Ein besonderer Appell ging vom Kirchentag an die EKD: In einer Petition forderten Teilnehmer des Christentreffens die Kirche auf, ein eigenes Rettungsschiff für Flüchtlinge ins Mittelmeer zu schicken. Die Forderung war am Samstag auf dem Kirchentag mit großer Mehrheit als Resolution beschlossen worden. Die Petition kann auf der Seite "change.org" unterzeichnet werden.

Die EKD teilte am Sonntag mit, dass man sich mit der Resolution in den entsprechenden Gremien beschäftigen werde. "Wir prüfen, was wir tun können", sagte ein Sprecher dem Evangelischen Pressedienst (epd).

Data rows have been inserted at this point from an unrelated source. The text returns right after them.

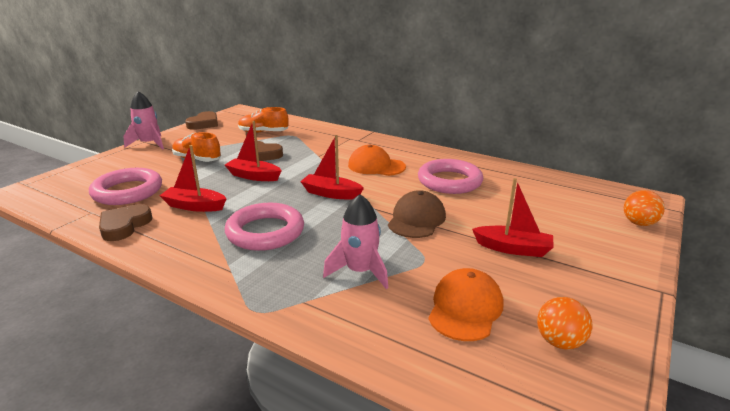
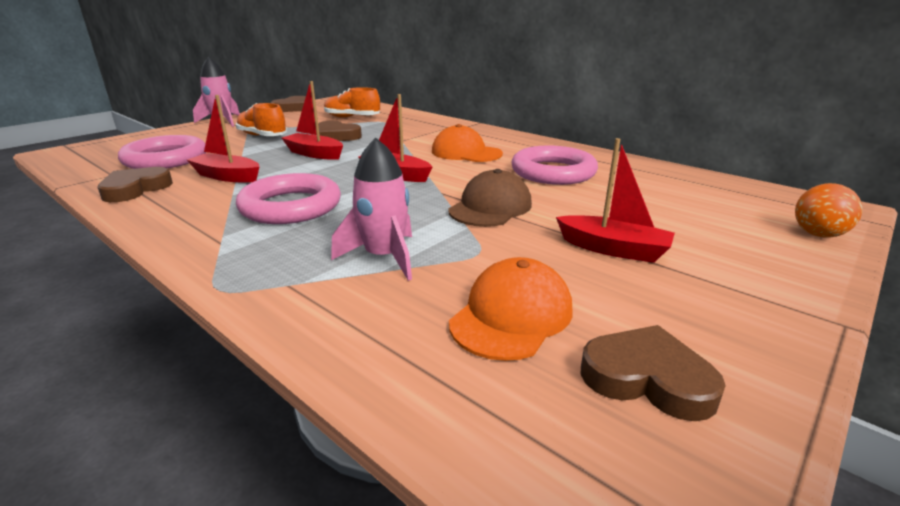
camera: 10 degrees right, 0 degrees up
(559, 342) = (647, 378): orange ball -> brown heart

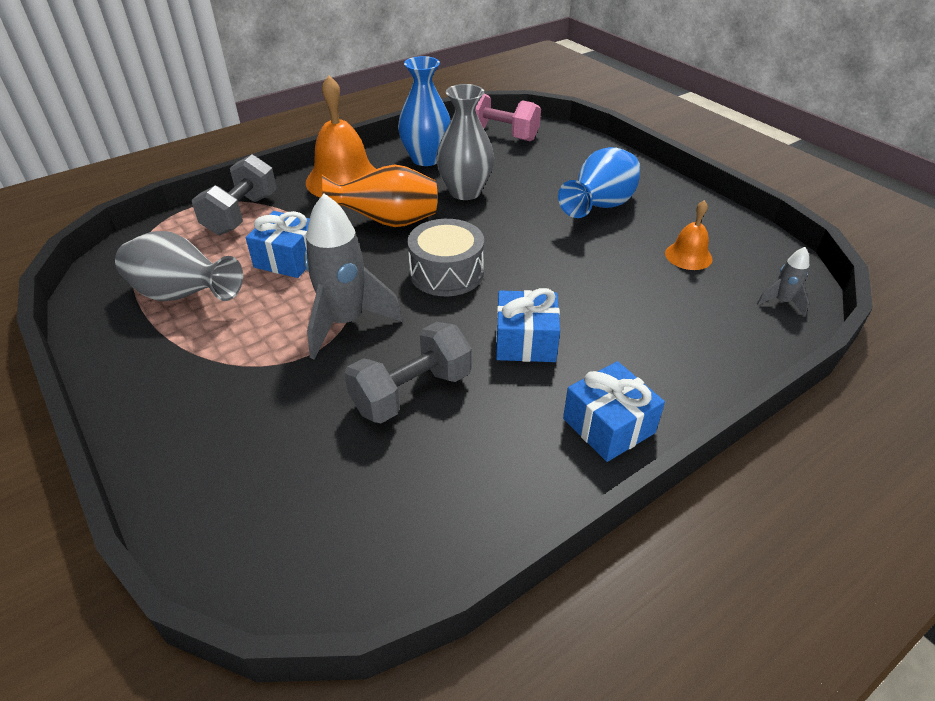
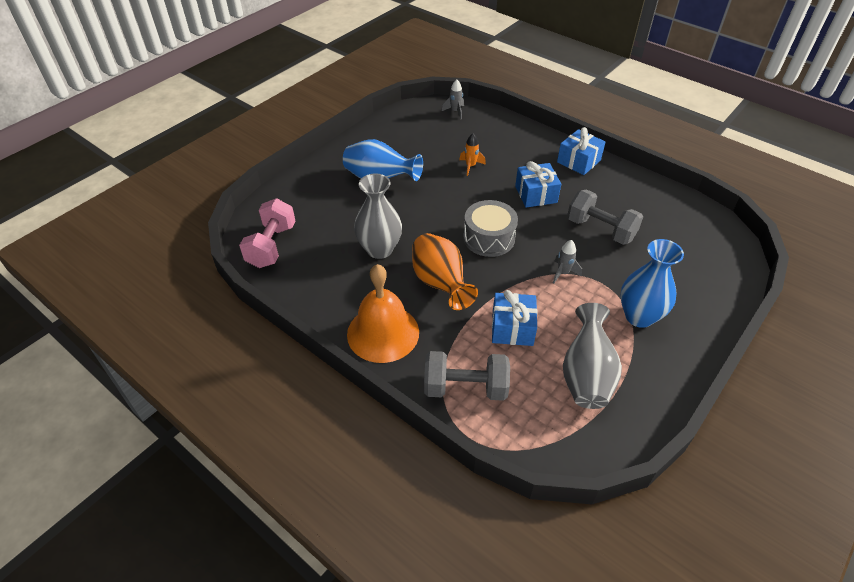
camera: 105 degrees left, 5 degrees up
(345, 323) = (563, 273): grey rocket -> grey rocket, size x0.47
(426, 159) = (329, 285): blue vase -> blue vase (639, 316)
(615, 288) = (470, 166): none -> orange rocket
(688, 256) = (425, 141): orange bell -> none

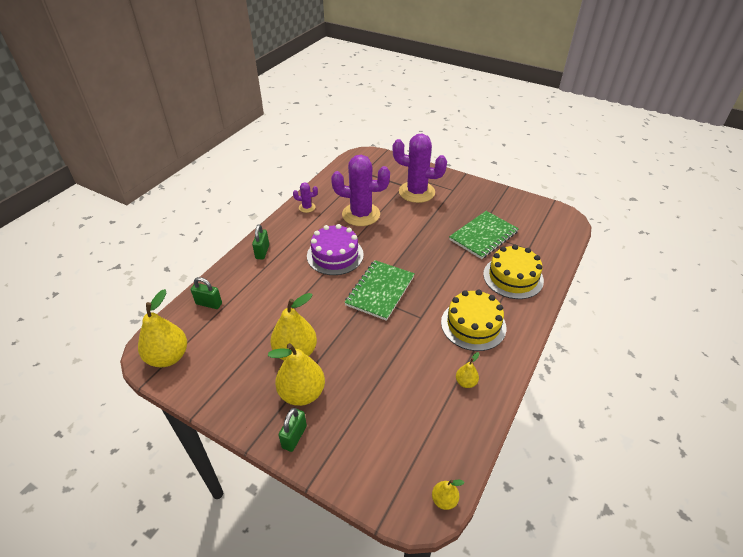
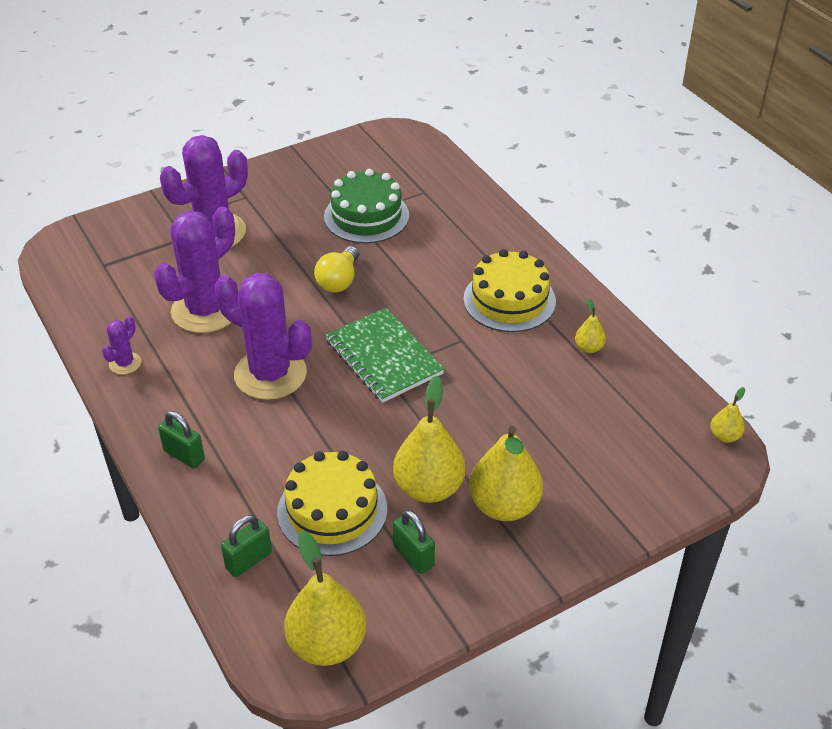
camera: 60 degrees left, 0 degrees up
(294, 437) = (567, 538): green padlock -> green padlock (413, 556)
(335, 255) = (270, 374): purple cake -> purple cactus
(423, 248) = (339, 280): none -> yellow light bulb
(483, 236) = (366, 216): green notebook -> green cake
(513, 277) = (460, 229): yellow cake -> yellow cake (332, 510)

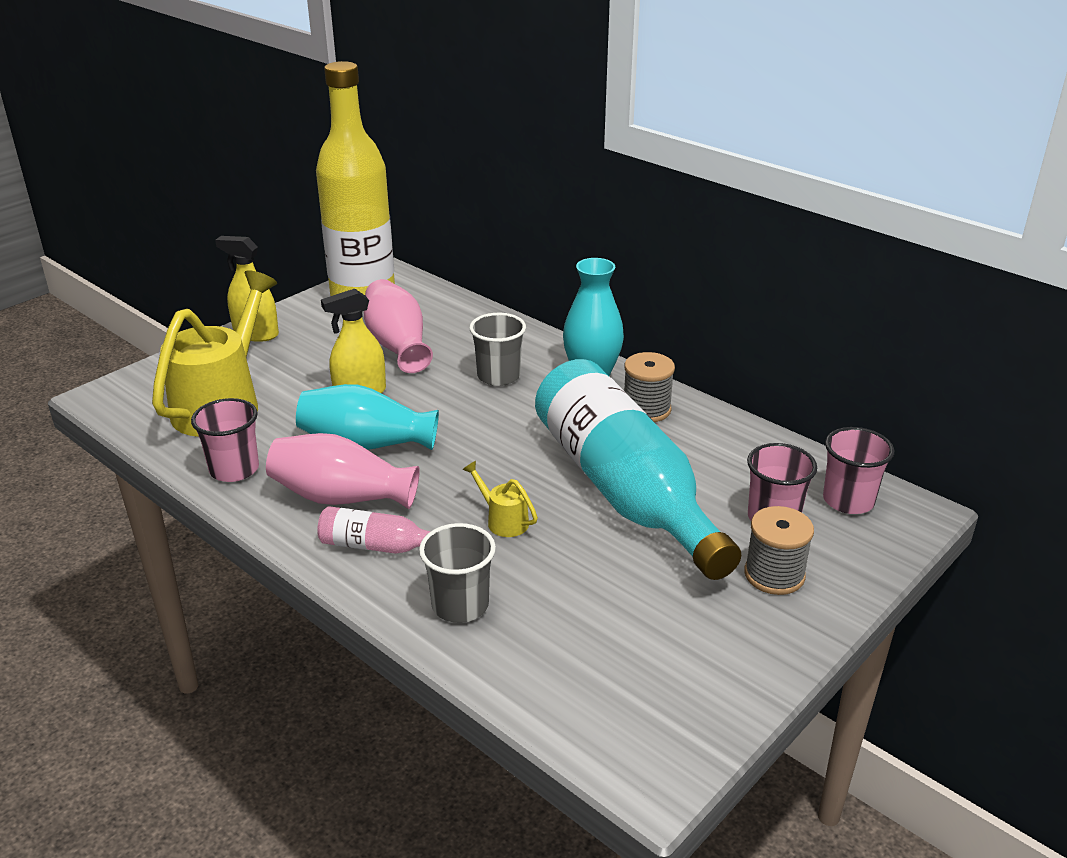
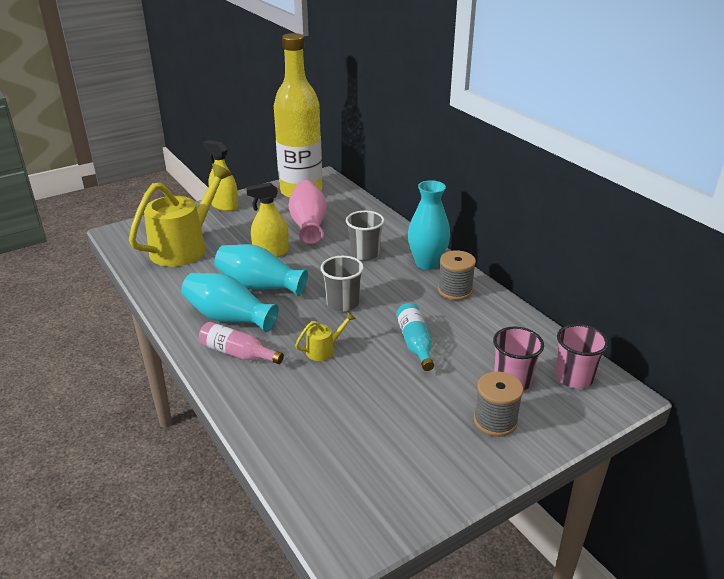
camera: 15 degrees right, 0 degrees up
(234, 469) = (172, 289): pink cup -> none
(342, 497) = (229, 318): pink vase -> turquoise vase
(460, 605) = (271, 401): grey cup -> grey cup (342, 303)
(503, 520) = (324, 350): yellow watering can -> yellow watering can turned 90 degrees clockwise
(624, 490) = (415, 343): turquoise bottle -> turquoise bottle, size x0.41

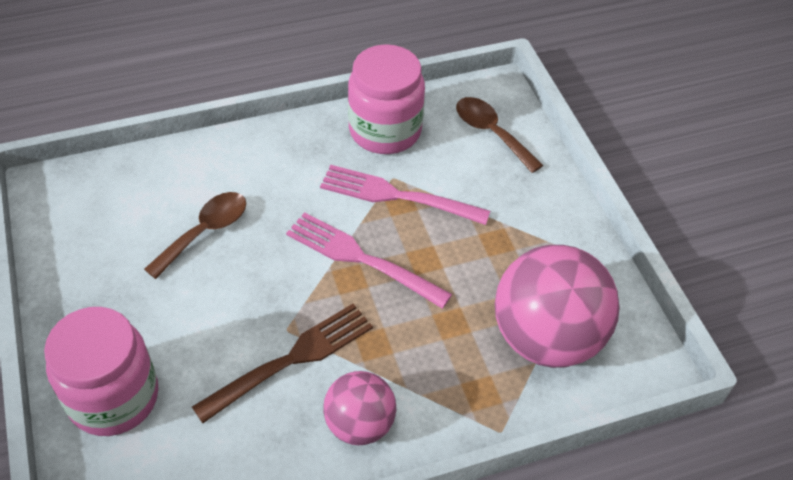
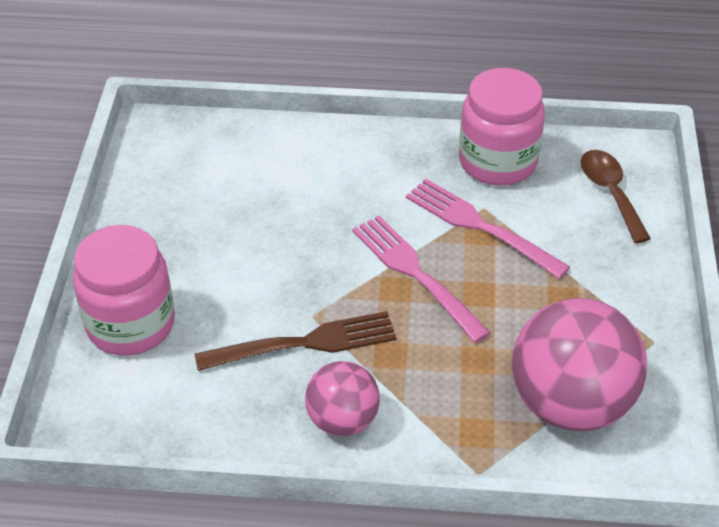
camera: 25 degrees right, 5 degrees down
(205, 232) = (276, 207): brown spoon -> none

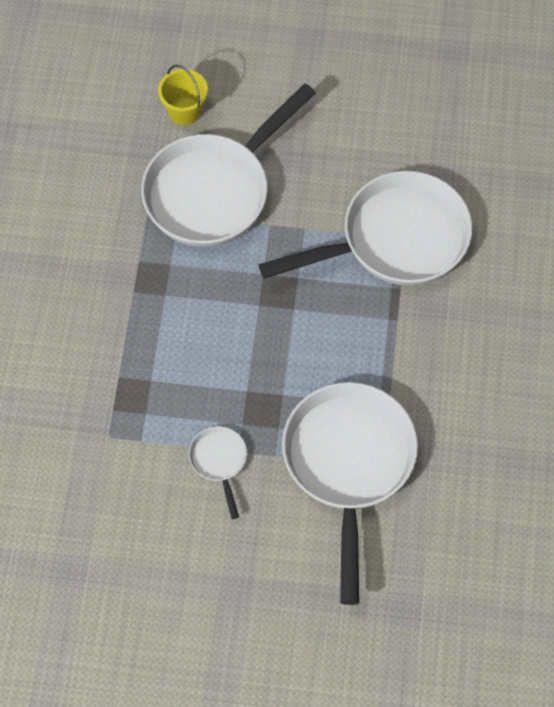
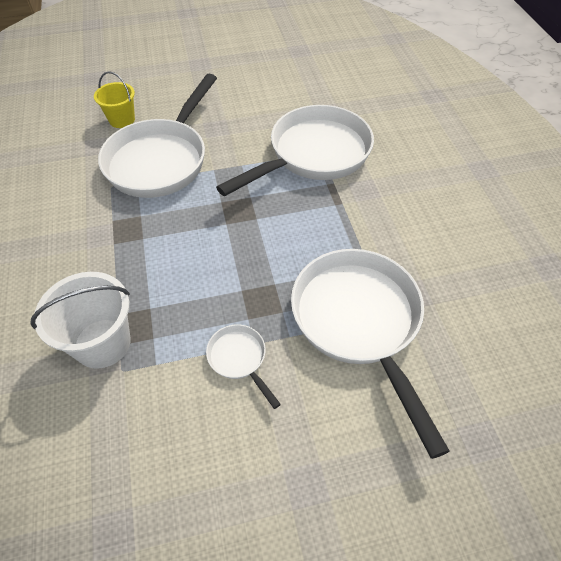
camera: 20 degrees left, 10 degrees down
(97, 402) = (102, 343): none -> white bucket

Am Samstag hatte sich der Kirchentag, der unter dem Motto "Was für ein Vertrauen" stand, mit brisanten Themen wie Rechtsextremismus, Klimaschutz und sexuellen Missbrauch befasst. Bundeskanzlerin Angela Merkel (CDU) forderte eine umfassende Aufklärung der Ermordung des Kasseler Regierungspräsidenten Lübcke. In ihrer von den Zuhörern bejubelten Rede betonte sie, mögliche Verbindungen des Mordes zur rechtsterroristischen Gruppe NSU müssten aufgeklärt werden. Am Freitag war bekanntgeworden, dass Lübckes Name auf einer Liste des NSU stand.

Den sexuellen Missbrauch durch evangelische und katholische Geistliche griff der Kirchentag in einem Podium auf, bei dem Opfer mit Theologen diskutierten. Detlev Zander vom Netzwerk Betroffenen Forum aus dem bayerischen Plattling forderte von der Kirche mehr Sensibilität: "Betroffene müssen angehört, nicht vernommen werden." Die Hamburger Bischöfin Kirsten Fehrs betonte, es müsse nicht nur Vergangenes aufgearbeitet werden, sondern es brauche auch aktuelle Schutzkonzepte. Dies sei auch eine "Haltungsfrage", sagte die Bischöfin, die Sprecherin des kirchlichen "Beauftragtenrats zum Schutz vor sexualisierter Gewalt" ist.

Traditionell wurde im Schlussgottesdienst die Einladung zum 3. Ökumenischen Kirchentag vom 12. bis 16. Mai 2021 in Frankfurt am Main ausgesprochen. Gastgeber in zwei Jahren sind die Evangelische Kirche in Hessen und Nassau (EKHN) und das Bistum Limburg.